Q2 Sales 368.8 Billion KRW, Operating Profit 8.8 Billion KRW
Down 16.2% and 74.9% Year-on-Year
NCSoft barely avoided a loss in the second quarter of this year. The rebound of its main IP, Lineage M, and cost-efficiency policies such as restructuring helped reduce losses. Amid ongoing concerns about the 'one-game risk,' NCSoft's strategy is to secure new growth engines through external investments for IP expansion.
NCSoft announced on the 5th that it recorded consolidated sales of 368.8 billion KRW and an operating profit of 8.8 billion KRW in the second quarter. These figures represent decreases of 16.2% and 74.9%, respectively, compared to the same period last year.
By region, sales were 240.3 billion KRW in Korea, 56.9 billion KRW in Asia, and 33.9 billion KRW in North America and Europe. Royalty revenue amounted to 37.7 billion KRW, increasing by 15% from the previous quarter due to the Neo Classic server update for Blade & Soul in China. Overseas and royalty revenues accounted for 35% of total sales.
By game, the Lineage IP stood out in sales. Lineage M accounted for the largest share with 107 billion KRW, followed by Lineage W with 65.5 billion KRW, Lineage 2M with 42.3 billion KRW, Lineage with 24.6 billion KRW, Guild Wars 2 with 23.5 billion KRW, Lineage 2 with 21.2 billion KRW, Aion with 13.1 billion KRW, and Blade & Soul with 3.8 billion KRW.
By platform, mobile games recorded sales of 218.2 billion KRW, and PC online games recorded 86.2 billion KRW. Mobile game sales decreased by 13% compared to the previous quarter, and PC online game sales decreased by 6%. However, Lineage M saw a significant increase in user metrics due to its 7th-anniversary update and the launch of the Reboot World.
NCSoft aims for a rebound in the second half through new releases and global expansion. First, the switching RPG (role-playing game) Hoyun will be released on the 28th in Korea, Japan, and Taiwan. NCSoft is also preparing for the global service of TL (THRONE AND LIBERTY) in collaboration with Amazon Games. The company plans to accelerate global regional expansion by preparing services for Blade & Soul 2 in China and Lineage 2M in Southeast Asia.
Hong Won-jun, NCSoft’s Chief Financial Officer (CFO), explained during a conference call that "three new games based on legacy IPs are under development; one is scheduled for release in the fourth quarter of this year, and the other two are planned for release in the first and second halves of next year, respectively."
He added, "We are preparing for the global service of TL within this year, as well as the expansion of Blade & Soul 2 in China and Lineage 2M in Southeast Asia.
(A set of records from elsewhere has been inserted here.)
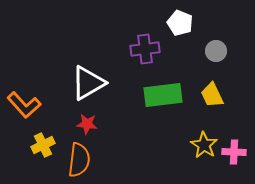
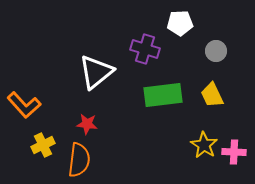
white pentagon: rotated 25 degrees counterclockwise
purple cross: rotated 24 degrees clockwise
white triangle: moved 8 px right, 11 px up; rotated 9 degrees counterclockwise
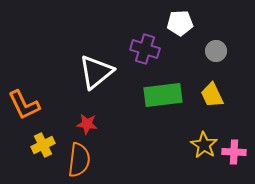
orange L-shape: rotated 16 degrees clockwise
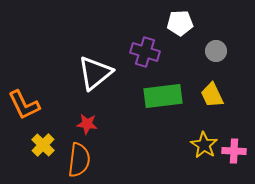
purple cross: moved 3 px down
white triangle: moved 1 px left, 1 px down
green rectangle: moved 1 px down
yellow cross: rotated 20 degrees counterclockwise
pink cross: moved 1 px up
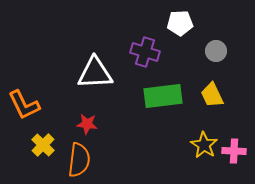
white triangle: rotated 36 degrees clockwise
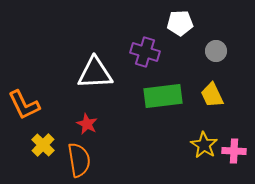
red star: rotated 20 degrees clockwise
orange semicircle: rotated 16 degrees counterclockwise
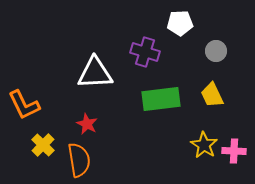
green rectangle: moved 2 px left, 3 px down
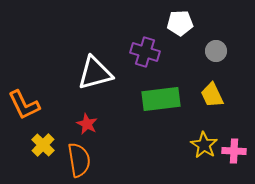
white triangle: rotated 12 degrees counterclockwise
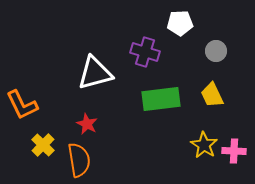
orange L-shape: moved 2 px left
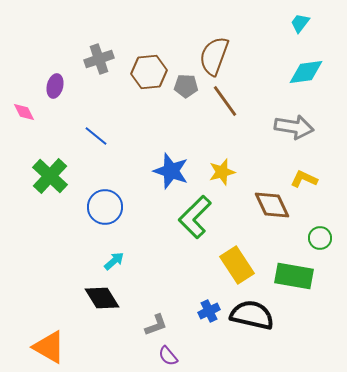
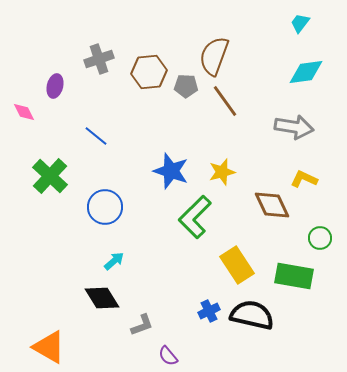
gray L-shape: moved 14 px left
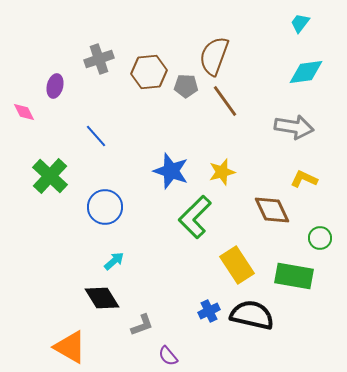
blue line: rotated 10 degrees clockwise
brown diamond: moved 5 px down
orange triangle: moved 21 px right
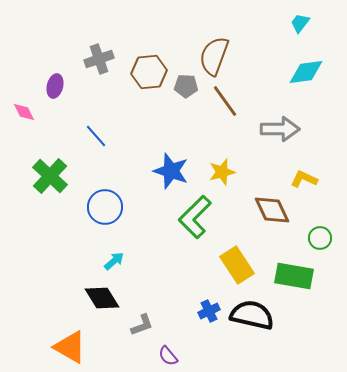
gray arrow: moved 14 px left, 2 px down; rotated 9 degrees counterclockwise
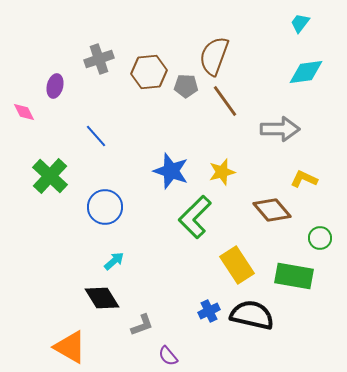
brown diamond: rotated 15 degrees counterclockwise
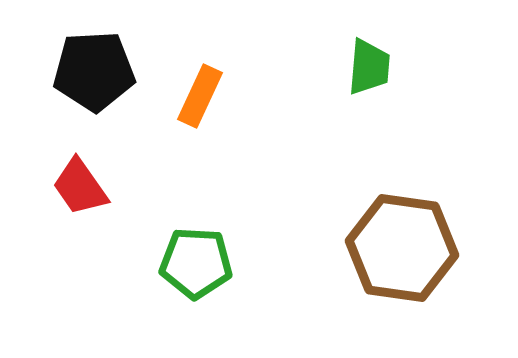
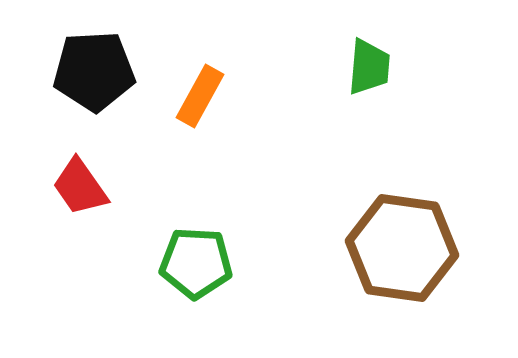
orange rectangle: rotated 4 degrees clockwise
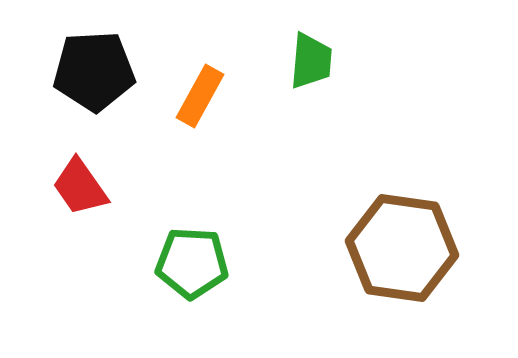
green trapezoid: moved 58 px left, 6 px up
green pentagon: moved 4 px left
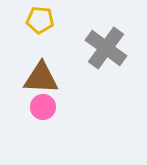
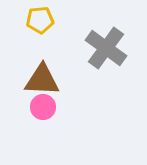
yellow pentagon: rotated 12 degrees counterclockwise
brown triangle: moved 1 px right, 2 px down
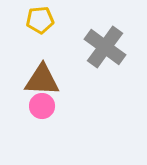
gray cross: moved 1 px left, 1 px up
pink circle: moved 1 px left, 1 px up
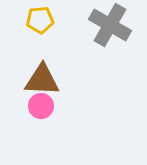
gray cross: moved 5 px right, 22 px up; rotated 6 degrees counterclockwise
pink circle: moved 1 px left
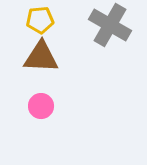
brown triangle: moved 1 px left, 23 px up
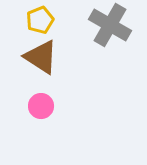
yellow pentagon: rotated 16 degrees counterclockwise
brown triangle: rotated 30 degrees clockwise
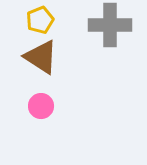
gray cross: rotated 30 degrees counterclockwise
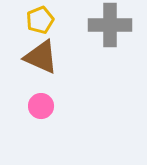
brown triangle: rotated 9 degrees counterclockwise
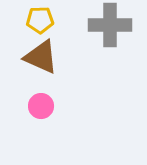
yellow pentagon: rotated 20 degrees clockwise
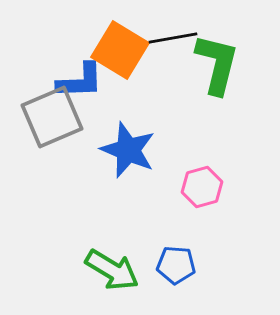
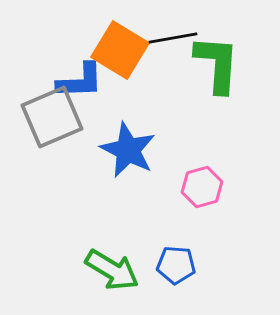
green L-shape: rotated 10 degrees counterclockwise
blue star: rotated 4 degrees clockwise
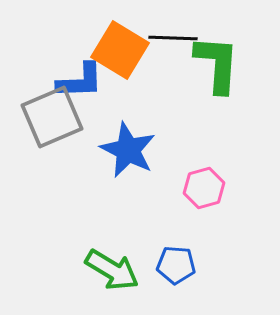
black line: rotated 12 degrees clockwise
pink hexagon: moved 2 px right, 1 px down
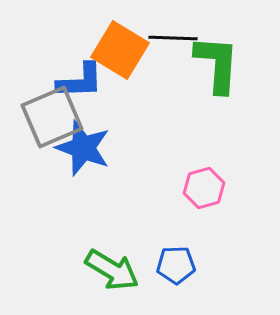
blue star: moved 45 px left, 2 px up; rotated 6 degrees counterclockwise
blue pentagon: rotated 6 degrees counterclockwise
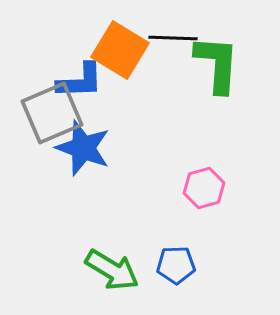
gray square: moved 4 px up
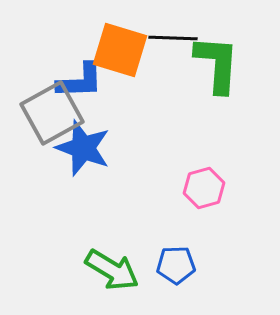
orange square: rotated 14 degrees counterclockwise
gray square: rotated 6 degrees counterclockwise
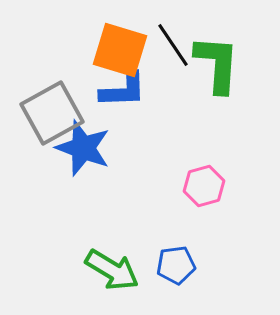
black line: moved 7 px down; rotated 54 degrees clockwise
blue L-shape: moved 43 px right, 9 px down
pink hexagon: moved 2 px up
blue pentagon: rotated 6 degrees counterclockwise
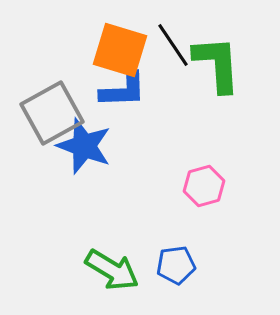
green L-shape: rotated 8 degrees counterclockwise
blue star: moved 1 px right, 2 px up
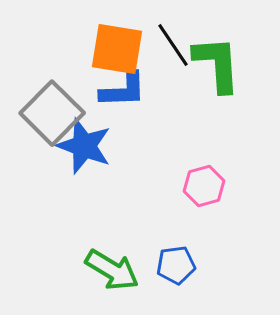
orange square: moved 3 px left, 1 px up; rotated 8 degrees counterclockwise
gray square: rotated 16 degrees counterclockwise
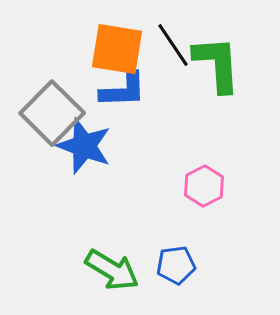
pink hexagon: rotated 12 degrees counterclockwise
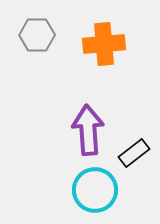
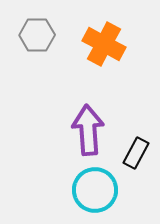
orange cross: rotated 33 degrees clockwise
black rectangle: moved 2 px right; rotated 24 degrees counterclockwise
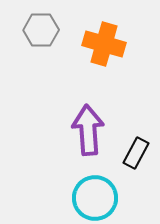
gray hexagon: moved 4 px right, 5 px up
orange cross: rotated 12 degrees counterclockwise
cyan circle: moved 8 px down
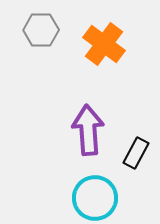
orange cross: rotated 21 degrees clockwise
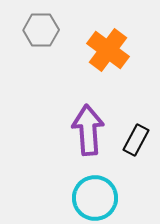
orange cross: moved 4 px right, 6 px down
black rectangle: moved 13 px up
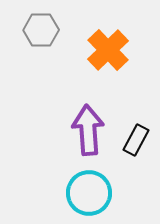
orange cross: rotated 9 degrees clockwise
cyan circle: moved 6 px left, 5 px up
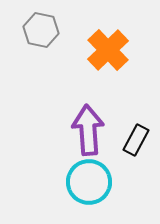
gray hexagon: rotated 12 degrees clockwise
cyan circle: moved 11 px up
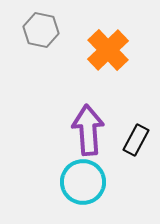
cyan circle: moved 6 px left
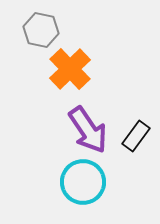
orange cross: moved 38 px left, 19 px down
purple arrow: rotated 150 degrees clockwise
black rectangle: moved 4 px up; rotated 8 degrees clockwise
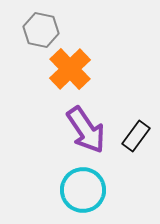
purple arrow: moved 2 px left
cyan circle: moved 8 px down
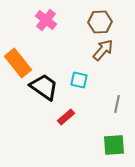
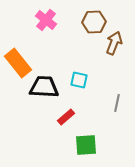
brown hexagon: moved 6 px left
brown arrow: moved 11 px right, 7 px up; rotated 20 degrees counterclockwise
black trapezoid: rotated 32 degrees counterclockwise
gray line: moved 1 px up
green square: moved 28 px left
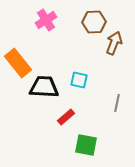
pink cross: rotated 20 degrees clockwise
green square: rotated 15 degrees clockwise
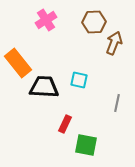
red rectangle: moved 1 px left, 7 px down; rotated 24 degrees counterclockwise
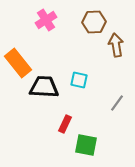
brown arrow: moved 2 px right, 2 px down; rotated 30 degrees counterclockwise
gray line: rotated 24 degrees clockwise
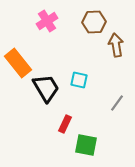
pink cross: moved 1 px right, 1 px down
black trapezoid: moved 2 px right, 1 px down; rotated 56 degrees clockwise
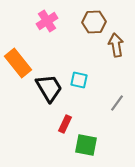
black trapezoid: moved 3 px right
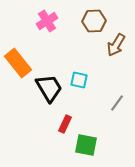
brown hexagon: moved 1 px up
brown arrow: rotated 140 degrees counterclockwise
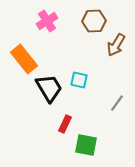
orange rectangle: moved 6 px right, 4 px up
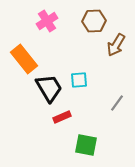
cyan square: rotated 18 degrees counterclockwise
red rectangle: moved 3 px left, 7 px up; rotated 42 degrees clockwise
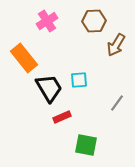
orange rectangle: moved 1 px up
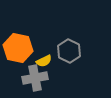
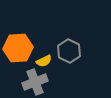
orange hexagon: rotated 16 degrees counterclockwise
gray cross: moved 4 px down; rotated 10 degrees counterclockwise
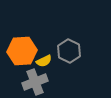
orange hexagon: moved 4 px right, 3 px down
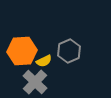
gray hexagon: rotated 10 degrees clockwise
gray cross: rotated 25 degrees counterclockwise
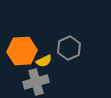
gray hexagon: moved 3 px up
gray cross: moved 1 px right; rotated 30 degrees clockwise
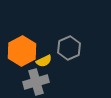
orange hexagon: rotated 24 degrees counterclockwise
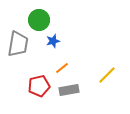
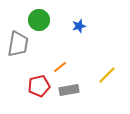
blue star: moved 26 px right, 15 px up
orange line: moved 2 px left, 1 px up
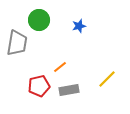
gray trapezoid: moved 1 px left, 1 px up
yellow line: moved 4 px down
In particular, for Lineage 2M, we are establishing a joint venture with a local company ahead of the launch, which will be finalized soon."
NCSoft is investing in diversifying its game portfolio with genres such as shooting and subculture, as well as expanding into global markets. Recently, it made a 4.8 billion KRW investment in Moon Rover Games, a Swedish shooting game specialist developer, and completed a 37 billion KRW investment in rights and equity in Big Game Studio, a domestic subculture game specialist developer. The company plans to actively seek additional investment opportunities such as M&A to continue business diversification.
Regarding the investment strategy, CFO Hong said, "Our approach consists of two tracks: investment and M&A. However, I hope these two are not confused." He explained, "Investments may be at an early stage or for rights acquisition. Continuous investments will be made. M&A is aimed at improving overall direction and profitability."
Addressing concerns about profitability decline due to genre diversification, he emphasized, "Diversifying genres does not affect our focus and concentration on MMO. We will continue to, and even more strongly, promote revenue and profitability growth through legacy IPs."
Restructuring, including workforce reduction, will also continue. CFO Hong stated, "We reduced the number of executives by about 20% at headquarters and implemented a voluntary resignation program in May, with retirement procedures planned through the end of the year. Through this, we plan to reduce headquarters staff to the mid-4,000s by year-end."